The circuit workout at Funfit Family Fitness Center in Rockville, Md., has a tot-sized exercise bike, an air stepper and hydraulic strength training equipment. Kids and parents can also use personal trainers together or take classes including yoga for tots.

Such workouts are a long way from riding bikes and playing tag. But in an era of rising childhood obesity, physical education cutbacks and a more sedentary lifestyle, children's gyms make sense, said Rosemary Lavery, IHRSA spokeswoman.

Today's parents are busy working and less apt to let their children go outside and play, said Celia Kibler, founder of Funfit.

"Parents need a place where they know their kids can stay active, stay healthy and be in a safe place that's supervised by professional people," she said.

Home play has also gotten a jolt from video games such as the Wii Fit. With an electronic device called the Gamercize, children can play video games as long as they are stepping or cycling — stop stepping and the video game stops.

Kids become so plugged into the games, they forget they are exercising, said Terry Grim, director of business development for KickStart Fitness, the U.S. distributor of the Gamercize. He said about 3,000 Gamercize devices were sold in the last quarter.

Stephanie Ochoa, 32, of San Antonio, bought the Wii after noticing her children would rather play video games than ride bikes.

"At first I limited play time and forced them to be active," she said. "It did not seem right so I settled on a Wii. I purchased a Wii Fit for myself and my kids use it more than I do. It really gets their heart rates up."

Video games make teens believe fitness is "hip and cool," said Alyson Stoner, a 15-year-old actress who stars in the "Get Fit With Alyson" Web series and the Wii Fit's "Get Wii Fit with Alyson."

"It's something that inspires young kids to take what they have always loved to do, which is video games, and puts a new spin on it," she said.

While experts agree that any fitness is better than nothing, they aren't so sure this is the answer.

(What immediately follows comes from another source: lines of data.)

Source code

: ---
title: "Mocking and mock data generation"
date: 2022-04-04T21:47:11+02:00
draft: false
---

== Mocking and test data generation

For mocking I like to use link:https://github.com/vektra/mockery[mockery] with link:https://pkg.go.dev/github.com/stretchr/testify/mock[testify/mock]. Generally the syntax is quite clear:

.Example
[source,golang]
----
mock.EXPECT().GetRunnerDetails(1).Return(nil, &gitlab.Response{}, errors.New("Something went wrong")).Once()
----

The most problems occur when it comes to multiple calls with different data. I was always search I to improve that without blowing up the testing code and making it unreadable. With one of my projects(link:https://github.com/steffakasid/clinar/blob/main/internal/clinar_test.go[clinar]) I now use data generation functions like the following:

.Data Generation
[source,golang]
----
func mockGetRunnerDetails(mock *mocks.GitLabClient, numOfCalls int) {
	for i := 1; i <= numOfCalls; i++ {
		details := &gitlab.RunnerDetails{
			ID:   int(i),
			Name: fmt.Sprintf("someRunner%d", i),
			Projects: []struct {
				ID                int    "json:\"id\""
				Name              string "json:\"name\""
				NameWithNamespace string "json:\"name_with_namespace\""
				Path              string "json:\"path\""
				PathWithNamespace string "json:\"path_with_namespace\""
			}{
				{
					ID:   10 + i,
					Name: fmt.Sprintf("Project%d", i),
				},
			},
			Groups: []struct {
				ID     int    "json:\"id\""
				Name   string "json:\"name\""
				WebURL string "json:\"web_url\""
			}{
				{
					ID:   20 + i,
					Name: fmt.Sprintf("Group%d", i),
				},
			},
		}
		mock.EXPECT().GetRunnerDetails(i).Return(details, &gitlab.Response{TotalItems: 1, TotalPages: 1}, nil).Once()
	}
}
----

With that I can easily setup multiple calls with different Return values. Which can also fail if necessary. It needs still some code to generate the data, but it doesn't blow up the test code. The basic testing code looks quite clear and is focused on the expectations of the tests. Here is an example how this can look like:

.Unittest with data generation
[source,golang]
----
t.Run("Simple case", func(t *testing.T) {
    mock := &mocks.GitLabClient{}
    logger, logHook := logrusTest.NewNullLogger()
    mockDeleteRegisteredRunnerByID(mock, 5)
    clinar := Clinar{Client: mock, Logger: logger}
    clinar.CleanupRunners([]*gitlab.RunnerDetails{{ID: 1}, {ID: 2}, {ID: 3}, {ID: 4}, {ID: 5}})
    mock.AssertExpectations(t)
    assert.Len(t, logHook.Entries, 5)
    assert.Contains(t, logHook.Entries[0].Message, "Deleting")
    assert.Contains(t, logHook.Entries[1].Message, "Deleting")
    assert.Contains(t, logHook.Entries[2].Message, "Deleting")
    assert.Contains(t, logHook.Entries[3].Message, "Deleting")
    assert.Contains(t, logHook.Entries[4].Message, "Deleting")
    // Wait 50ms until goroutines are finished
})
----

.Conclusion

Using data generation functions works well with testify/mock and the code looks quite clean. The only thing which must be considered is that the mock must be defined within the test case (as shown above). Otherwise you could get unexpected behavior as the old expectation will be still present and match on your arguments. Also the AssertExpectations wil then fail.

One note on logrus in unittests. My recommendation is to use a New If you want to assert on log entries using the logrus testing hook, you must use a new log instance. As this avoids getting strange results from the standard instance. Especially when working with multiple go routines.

Children should be outside interacting with other children, not playing video games in a musty basement, said Tony Sparber, who runs New Image Weight Loss Camps.

And considering children's short attention spans, they may not find any of these expensive toys fun enough, said Cedric Bryant, chief science officer for the American Council on Exercise. He recommends simple games like Duck Duck Goose and Capture the Flag.

"In the '50s and '60s, kids were playing and they were playing outside," he said. "We didn't have all these concerns about overweight, out-of-shape kids."

Kid fitness programs don't come cheap; a Funfit membership is $60 a month without a family discount plan. A kid-sized treadmill runs about $1,500, said Grim. A Gamercize unit is about $300.

Still, Cathie Soneja, 47, of Anaheim, Calif., said her 8-year-old son Nathan is usually the one reminding her that it's time to go to Action Kids, where he does the circuit and takes hip-hop dance.

Nathan said some machines are "a little hard," but others are easy for him.

"When we first started, I wasn't that fit. Then I started seeing that I was getting stronger," he said. "It makes me feel like a teenager or adult."